**AIM OF THE TASK**: Answer yes or no to each statement according to the review of the film Snowden, and quote the words of the review that decide it: (a) Stone wrote the script together with Kieran Fitzgerald; (b) Snowden left the Army after injuring his arms in training; (c) the review names Platoon as the most direct counterpart to Snowden among Stone's earlier films.

**SELECTED EXTRACT**:
=====
Oliver Stone liberally blends fact and fiction to create his portrait of the NSA whistleblower at the center of his film Snowden. The director, who co-wrote the script with Kieran Fitzgerald, admits as much, confessing that the way Edward Snowden secreted highly classified information out of an NSA facility was stylized for the movie. “[W]hen he lifted these materials and helped get them out to the public, it is not done in the realistic way that it was done. It was—we gave it a little juice, because it’s a drama, and because, frankly, it’s probably much more banal than you think, the way he did it.”
Stone is a filmmaker who is famous for using creative license to bring a bold streak of drama to real-life events. With Snowden, his amalgamation of truth and Hollywood spectacle is a magnificent success. Stone humanizes Edward Snowden, making him a guy with whom we can all relate, while portraying his actions and the events surrounding them as the tense, establishment-shaking moments they are.
If there is a direct corollary to Snowden in Stone’s earlier films, it is without a doubt Born on the Fourth of July. Indirectly, Platoon, Wall Street, and JFK also serve as examples of one of Stone’s major preoccupations. Both Snowden and Born on the Fourth of July are, at their core, the stories of men who initially believe in blind patriotism of the American Way. Over the course of the film, they learn that speaking truth to power and questioning their government are not only right, but quintessential qualities for being truly patriotic in the “American” way.
Ron Kovic, the real-life subject of July, initially believes there is no greater service he can perform for his country than serving in the military. By the film’s end, he has been moved by his experiences to recognize that the greatest thing he can do for America is challenge the government for waging an unjust and immoral war. As well as disposing of the lie that the U.S. cares as deeply for all of its veterans as politicians claim.
Snowden follows a very similar trajectory. At the start, Edward Snowden, like Kovic, wants to express his love of country by serving in the Army. Due to abnormally frail legs, which he breaks during training, Snowden is discharged and decides to fight for his homeland in a different way. He can use his computer coding and programming skills to fight on the cyber battlefield for the intelligence community.
Stone then charts Snowden’s disillusionment as he discovers the vast amounts of data about the American citizenry that the government is collecting; all in the name of security and anti-terrorism. It’s an eight-year odyssey told in flashback as Snowden relays his story to Glenn Greenwald, Laura Poitras, and Ewen MacAskill, the three journalists he’s chosen to turn over the proof he stole. The scenes detailing Snowden’s first meeting with these reporters, as well as their subsequent interview sessions while holed up in a Bangkok hotel room, are electrifying bits of cloak-and-dagger worthy of the best spy thrillers.
The movie is not just a series of computer hacking scenes replete with techno jargon, though. The primary focus of Snowden is to make this controversial figure, who took extreme actions, into a real-life human being. Much of the movie focuses on his long-term relationship with his girlfriend Lindsay Mills, doing a fantastic job of showing how these two people shaped one another and the intensely difficult strain his classified work placed on them. A potent example of this is Edward’s increasing reticence to be photographed. This leads to his horrified realization during an intimate moment with Lindsay that there is an open laptop in the room. He knows the NSA has the ability to turn on video and audio recording in such devices at will. Anyone is susceptible to their most private acts becoming fodder for government intrusion, fourth amendment be damned.
=====
(Extracted data entries)
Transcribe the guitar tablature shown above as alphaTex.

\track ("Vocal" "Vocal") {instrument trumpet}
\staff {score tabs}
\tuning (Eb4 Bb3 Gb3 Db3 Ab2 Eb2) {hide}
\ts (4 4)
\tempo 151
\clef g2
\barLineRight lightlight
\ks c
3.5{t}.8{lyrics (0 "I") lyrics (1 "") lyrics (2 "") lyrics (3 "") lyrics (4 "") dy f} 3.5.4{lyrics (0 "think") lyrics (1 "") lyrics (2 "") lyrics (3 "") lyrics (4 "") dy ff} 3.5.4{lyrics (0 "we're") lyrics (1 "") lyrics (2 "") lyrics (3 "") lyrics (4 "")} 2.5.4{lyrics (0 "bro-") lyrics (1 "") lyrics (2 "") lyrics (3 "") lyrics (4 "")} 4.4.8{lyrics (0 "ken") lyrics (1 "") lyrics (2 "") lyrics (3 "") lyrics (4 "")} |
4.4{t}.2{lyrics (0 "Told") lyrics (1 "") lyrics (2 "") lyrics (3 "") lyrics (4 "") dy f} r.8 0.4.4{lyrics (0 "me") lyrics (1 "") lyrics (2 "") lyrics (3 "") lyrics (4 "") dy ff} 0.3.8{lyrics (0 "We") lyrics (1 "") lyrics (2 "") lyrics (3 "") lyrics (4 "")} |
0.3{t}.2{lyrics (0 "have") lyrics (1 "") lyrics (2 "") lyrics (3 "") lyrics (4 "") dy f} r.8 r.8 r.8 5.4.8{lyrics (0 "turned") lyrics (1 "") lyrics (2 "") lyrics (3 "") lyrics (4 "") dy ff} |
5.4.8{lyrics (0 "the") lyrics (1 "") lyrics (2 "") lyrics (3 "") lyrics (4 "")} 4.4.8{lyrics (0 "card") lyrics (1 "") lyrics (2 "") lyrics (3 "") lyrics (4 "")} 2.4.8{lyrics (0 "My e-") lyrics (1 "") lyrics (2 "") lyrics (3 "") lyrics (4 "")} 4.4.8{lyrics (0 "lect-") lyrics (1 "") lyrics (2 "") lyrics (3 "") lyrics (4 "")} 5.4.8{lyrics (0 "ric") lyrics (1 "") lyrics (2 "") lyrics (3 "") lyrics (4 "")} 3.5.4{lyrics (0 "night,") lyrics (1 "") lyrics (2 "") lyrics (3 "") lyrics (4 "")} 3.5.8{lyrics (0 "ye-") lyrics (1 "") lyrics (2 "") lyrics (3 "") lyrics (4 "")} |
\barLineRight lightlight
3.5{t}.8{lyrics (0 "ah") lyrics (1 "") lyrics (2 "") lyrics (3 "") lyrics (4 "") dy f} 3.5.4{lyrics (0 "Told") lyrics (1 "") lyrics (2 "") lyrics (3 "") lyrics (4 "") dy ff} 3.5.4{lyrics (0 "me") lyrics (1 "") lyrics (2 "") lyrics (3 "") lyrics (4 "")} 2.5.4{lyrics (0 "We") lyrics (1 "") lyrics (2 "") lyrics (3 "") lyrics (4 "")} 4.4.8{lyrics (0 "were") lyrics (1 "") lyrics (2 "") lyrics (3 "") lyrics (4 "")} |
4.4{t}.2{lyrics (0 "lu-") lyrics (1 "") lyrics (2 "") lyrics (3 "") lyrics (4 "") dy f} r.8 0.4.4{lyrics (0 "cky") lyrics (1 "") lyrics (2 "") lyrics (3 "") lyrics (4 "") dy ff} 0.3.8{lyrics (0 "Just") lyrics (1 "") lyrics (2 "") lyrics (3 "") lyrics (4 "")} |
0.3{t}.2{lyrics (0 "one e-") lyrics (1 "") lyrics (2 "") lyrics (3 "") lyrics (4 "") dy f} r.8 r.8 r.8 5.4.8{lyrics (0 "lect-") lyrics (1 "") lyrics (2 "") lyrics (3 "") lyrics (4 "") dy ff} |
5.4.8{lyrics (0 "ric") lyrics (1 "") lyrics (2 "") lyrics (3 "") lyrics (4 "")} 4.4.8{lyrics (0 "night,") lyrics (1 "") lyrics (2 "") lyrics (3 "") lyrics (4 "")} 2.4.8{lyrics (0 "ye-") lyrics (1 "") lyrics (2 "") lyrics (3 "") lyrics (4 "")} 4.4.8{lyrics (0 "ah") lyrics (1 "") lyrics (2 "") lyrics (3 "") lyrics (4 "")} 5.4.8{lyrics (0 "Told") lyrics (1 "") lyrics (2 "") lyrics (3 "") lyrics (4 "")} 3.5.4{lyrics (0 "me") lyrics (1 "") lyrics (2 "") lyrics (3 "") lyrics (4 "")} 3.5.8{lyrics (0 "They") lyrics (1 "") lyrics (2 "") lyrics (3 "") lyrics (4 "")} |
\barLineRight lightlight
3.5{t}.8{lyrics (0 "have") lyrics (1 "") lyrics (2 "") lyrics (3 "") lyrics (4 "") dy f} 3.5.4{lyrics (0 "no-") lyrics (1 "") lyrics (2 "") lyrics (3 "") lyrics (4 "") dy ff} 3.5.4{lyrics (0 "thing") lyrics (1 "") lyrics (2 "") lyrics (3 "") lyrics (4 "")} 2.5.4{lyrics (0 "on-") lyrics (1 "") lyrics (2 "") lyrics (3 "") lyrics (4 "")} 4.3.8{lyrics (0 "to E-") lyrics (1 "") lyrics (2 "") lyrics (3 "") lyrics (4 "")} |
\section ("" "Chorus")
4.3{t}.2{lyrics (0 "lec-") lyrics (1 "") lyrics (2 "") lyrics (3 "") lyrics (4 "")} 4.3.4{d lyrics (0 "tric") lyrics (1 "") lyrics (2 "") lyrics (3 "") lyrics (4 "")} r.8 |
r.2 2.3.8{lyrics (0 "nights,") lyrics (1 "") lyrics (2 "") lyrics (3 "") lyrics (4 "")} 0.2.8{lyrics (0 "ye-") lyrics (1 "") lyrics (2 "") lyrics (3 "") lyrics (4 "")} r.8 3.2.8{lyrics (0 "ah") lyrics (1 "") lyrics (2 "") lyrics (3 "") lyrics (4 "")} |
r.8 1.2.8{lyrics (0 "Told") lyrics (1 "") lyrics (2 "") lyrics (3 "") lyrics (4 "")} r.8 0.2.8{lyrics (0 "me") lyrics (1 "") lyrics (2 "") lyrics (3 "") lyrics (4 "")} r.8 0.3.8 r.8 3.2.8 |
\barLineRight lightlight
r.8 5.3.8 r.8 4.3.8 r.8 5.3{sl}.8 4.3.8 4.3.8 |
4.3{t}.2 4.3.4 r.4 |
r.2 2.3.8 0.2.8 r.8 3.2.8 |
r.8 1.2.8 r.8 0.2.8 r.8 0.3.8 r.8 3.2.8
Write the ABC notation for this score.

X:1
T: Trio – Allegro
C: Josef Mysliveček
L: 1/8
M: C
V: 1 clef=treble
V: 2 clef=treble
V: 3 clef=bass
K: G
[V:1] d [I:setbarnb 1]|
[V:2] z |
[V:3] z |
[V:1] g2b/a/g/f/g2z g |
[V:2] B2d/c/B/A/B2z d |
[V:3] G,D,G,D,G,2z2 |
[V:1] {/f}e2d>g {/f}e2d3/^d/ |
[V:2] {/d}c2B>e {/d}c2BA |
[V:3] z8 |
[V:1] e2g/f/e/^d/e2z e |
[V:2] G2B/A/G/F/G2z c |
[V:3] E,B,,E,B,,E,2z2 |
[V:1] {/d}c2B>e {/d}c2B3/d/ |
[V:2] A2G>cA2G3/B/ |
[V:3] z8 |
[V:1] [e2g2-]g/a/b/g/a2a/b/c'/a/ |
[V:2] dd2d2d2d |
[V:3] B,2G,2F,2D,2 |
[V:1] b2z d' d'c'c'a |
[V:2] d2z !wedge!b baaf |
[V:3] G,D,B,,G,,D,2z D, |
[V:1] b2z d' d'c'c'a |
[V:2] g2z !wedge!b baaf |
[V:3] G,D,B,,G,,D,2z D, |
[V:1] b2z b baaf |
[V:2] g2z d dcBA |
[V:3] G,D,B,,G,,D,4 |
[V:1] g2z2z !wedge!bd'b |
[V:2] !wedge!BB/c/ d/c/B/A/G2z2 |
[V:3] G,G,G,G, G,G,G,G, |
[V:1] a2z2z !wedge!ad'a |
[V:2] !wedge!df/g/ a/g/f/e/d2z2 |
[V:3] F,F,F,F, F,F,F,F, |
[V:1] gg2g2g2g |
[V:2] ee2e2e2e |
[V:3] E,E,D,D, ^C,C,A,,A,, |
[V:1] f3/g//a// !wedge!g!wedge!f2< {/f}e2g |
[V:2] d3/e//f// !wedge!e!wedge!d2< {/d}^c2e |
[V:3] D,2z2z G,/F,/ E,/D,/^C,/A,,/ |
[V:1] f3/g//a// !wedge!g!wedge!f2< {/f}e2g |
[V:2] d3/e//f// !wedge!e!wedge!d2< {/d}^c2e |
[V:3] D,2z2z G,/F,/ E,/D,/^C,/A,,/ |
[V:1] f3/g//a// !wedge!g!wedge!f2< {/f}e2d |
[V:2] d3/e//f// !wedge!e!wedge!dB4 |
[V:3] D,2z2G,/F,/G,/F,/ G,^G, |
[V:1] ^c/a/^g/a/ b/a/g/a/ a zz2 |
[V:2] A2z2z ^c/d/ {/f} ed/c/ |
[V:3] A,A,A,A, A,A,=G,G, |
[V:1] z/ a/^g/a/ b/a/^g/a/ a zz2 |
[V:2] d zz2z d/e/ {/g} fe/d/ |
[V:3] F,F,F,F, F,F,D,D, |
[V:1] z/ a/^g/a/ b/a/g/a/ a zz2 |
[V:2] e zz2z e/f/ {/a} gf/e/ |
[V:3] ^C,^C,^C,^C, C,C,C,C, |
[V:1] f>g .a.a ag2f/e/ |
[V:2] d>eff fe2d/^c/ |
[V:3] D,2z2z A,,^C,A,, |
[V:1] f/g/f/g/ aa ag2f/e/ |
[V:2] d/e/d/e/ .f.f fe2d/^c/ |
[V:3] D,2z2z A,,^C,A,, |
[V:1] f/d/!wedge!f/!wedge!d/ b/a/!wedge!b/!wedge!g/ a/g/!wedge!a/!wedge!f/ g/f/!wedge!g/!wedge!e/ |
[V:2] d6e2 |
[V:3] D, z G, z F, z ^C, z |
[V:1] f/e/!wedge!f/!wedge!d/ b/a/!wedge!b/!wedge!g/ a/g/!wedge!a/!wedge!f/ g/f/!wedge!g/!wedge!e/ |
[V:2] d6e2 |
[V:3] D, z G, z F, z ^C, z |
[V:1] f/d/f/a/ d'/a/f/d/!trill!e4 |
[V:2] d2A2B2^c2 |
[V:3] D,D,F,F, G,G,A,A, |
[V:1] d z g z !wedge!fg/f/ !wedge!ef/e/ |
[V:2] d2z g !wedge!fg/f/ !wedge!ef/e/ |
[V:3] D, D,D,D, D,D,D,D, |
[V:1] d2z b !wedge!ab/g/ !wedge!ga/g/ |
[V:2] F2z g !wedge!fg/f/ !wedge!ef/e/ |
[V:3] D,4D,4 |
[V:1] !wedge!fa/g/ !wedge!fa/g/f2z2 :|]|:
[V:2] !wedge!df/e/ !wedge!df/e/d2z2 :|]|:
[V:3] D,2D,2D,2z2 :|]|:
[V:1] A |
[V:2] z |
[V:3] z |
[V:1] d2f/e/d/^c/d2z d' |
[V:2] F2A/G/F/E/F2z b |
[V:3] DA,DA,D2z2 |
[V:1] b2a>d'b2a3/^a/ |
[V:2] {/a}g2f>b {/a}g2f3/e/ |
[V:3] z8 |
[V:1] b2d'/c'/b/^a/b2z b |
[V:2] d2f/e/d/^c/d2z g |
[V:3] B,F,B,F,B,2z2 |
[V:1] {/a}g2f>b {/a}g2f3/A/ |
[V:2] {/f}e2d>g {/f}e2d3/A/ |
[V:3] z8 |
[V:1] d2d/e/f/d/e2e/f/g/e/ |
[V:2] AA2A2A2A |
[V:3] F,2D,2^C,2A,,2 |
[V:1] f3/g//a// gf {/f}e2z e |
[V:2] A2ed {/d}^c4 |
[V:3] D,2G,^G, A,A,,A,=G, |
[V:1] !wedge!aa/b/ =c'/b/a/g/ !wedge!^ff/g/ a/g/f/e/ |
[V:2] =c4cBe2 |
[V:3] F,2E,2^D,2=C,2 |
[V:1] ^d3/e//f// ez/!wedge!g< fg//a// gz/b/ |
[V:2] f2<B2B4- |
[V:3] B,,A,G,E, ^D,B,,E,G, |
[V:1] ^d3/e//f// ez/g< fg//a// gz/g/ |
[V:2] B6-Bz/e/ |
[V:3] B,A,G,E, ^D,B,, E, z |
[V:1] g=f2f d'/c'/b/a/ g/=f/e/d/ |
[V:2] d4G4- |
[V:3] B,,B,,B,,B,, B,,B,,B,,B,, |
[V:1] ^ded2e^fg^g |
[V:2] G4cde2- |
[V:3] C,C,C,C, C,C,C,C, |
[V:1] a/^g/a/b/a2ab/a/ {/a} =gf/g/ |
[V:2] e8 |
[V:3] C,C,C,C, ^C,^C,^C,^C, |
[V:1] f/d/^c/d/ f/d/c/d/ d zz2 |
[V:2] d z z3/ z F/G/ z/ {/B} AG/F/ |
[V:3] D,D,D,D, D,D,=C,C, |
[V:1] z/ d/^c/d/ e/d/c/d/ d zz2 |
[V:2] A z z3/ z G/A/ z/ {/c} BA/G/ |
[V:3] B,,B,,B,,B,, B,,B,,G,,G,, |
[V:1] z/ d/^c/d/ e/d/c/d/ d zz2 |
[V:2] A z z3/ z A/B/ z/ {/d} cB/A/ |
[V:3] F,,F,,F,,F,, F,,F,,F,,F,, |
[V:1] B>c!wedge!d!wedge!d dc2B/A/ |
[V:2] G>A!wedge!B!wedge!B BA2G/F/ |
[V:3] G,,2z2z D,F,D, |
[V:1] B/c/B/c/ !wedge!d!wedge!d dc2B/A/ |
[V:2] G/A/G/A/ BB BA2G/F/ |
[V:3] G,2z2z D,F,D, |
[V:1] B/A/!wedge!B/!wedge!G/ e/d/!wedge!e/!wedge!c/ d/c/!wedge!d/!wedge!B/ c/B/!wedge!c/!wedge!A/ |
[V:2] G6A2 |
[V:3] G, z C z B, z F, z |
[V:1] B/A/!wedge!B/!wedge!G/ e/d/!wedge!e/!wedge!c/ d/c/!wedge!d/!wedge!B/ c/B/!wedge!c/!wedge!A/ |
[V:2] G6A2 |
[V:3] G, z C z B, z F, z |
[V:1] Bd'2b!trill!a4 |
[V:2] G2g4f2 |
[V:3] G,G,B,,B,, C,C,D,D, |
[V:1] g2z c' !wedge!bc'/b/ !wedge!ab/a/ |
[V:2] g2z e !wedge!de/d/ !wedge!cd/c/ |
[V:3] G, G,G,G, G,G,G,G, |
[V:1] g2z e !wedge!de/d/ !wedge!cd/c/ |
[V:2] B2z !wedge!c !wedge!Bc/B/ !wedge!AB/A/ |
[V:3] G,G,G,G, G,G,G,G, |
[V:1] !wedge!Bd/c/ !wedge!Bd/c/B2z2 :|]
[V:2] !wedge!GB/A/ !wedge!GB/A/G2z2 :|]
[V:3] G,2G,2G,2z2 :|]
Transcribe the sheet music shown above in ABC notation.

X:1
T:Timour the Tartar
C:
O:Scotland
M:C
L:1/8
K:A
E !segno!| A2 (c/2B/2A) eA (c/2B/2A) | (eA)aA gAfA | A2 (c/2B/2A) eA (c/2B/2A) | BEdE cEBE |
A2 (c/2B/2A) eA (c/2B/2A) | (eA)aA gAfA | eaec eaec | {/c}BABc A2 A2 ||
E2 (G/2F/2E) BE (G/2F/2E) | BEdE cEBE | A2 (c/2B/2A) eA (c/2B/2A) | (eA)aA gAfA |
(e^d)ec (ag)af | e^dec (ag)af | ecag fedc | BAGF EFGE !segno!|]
=====
**ANSWER TO THE PROBLEM**:
(a) Yes: "The director, who co-wrote the script with Kieran Fitzgerald"
(b) No: "Due to abnormally frail legs, which he breaks during training, Snowden is discharged"
(c) No: "If there is a direct corollary to Snowden in Stone’s earlier films, it is without a doubt Born on the Fourth of July."